* [ACTIVITY]:
Starting at the line that contains "camera: 130 degrees right, 0 degrees up", output each line through the end of the data exactly, and nothing more.

Before-and-after object listings
══════════

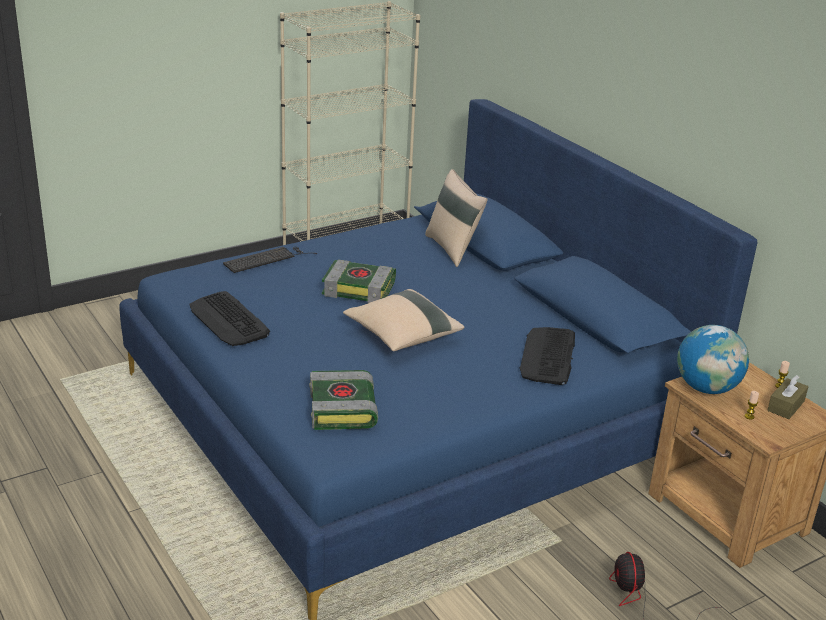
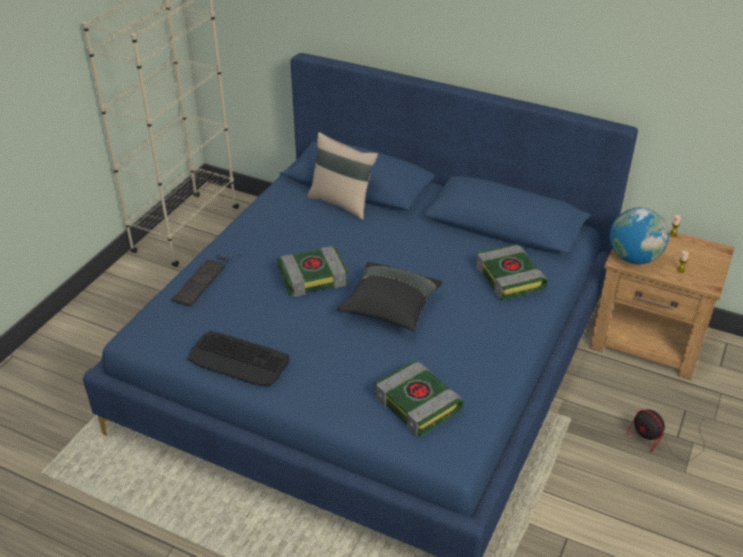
camera: 30 degrees left, 10 degrees up
beige pillow [343,289,464,351] -> black pillow [337,262,442,331]
keyboard [520,327,575,385] -> book [476,244,548,300]
brown tissue box [767,375,808,419] -> none

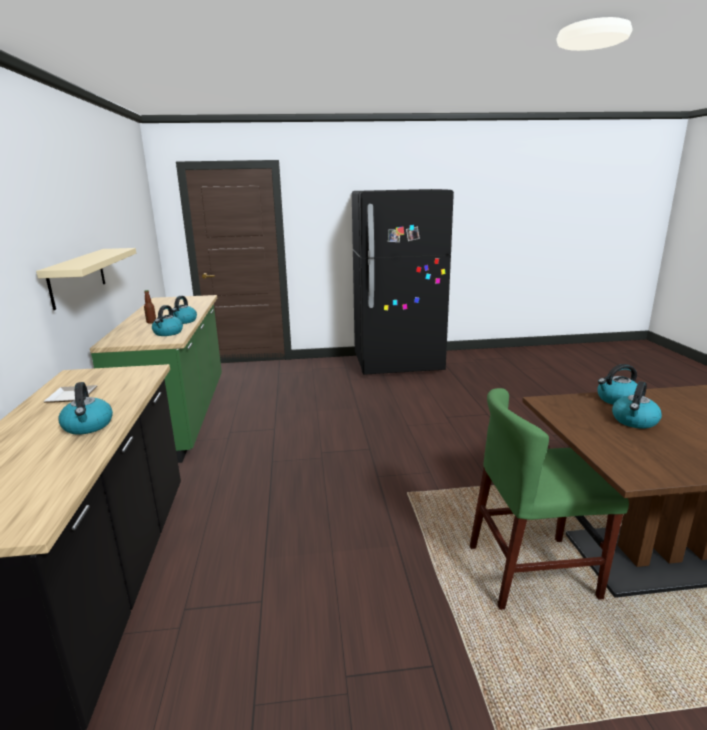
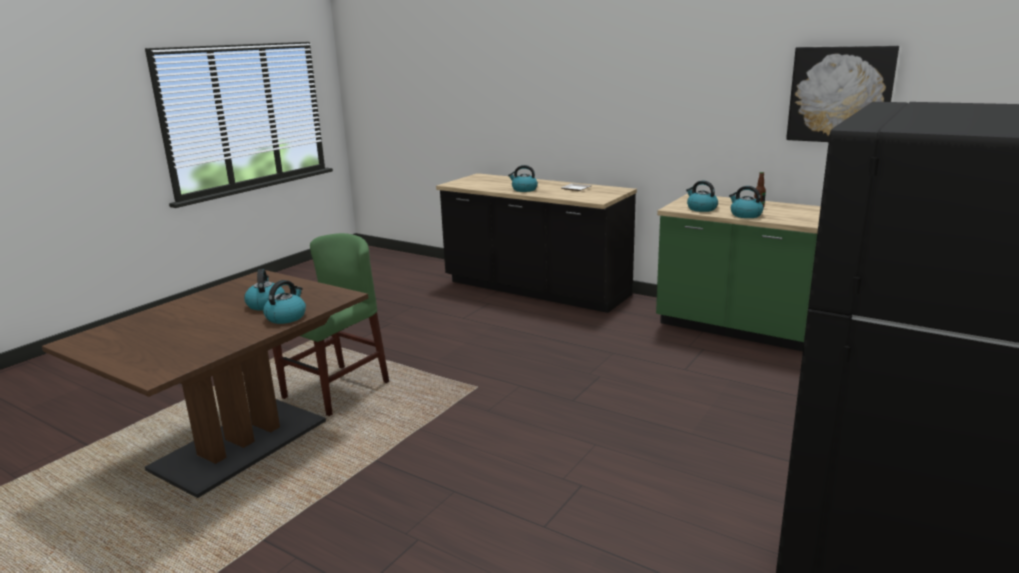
camera: 130 degrees right, 0 degrees up
beige shelf [36,248,136,310] -> none
none -> picture [786,46,899,142]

══════════

* [REPLY TO THE EXERCISE]:
camera: 130 degrees right, 0 degrees up
beige shelf [36,248,136,310] -> none
none -> picture [786,46,899,142]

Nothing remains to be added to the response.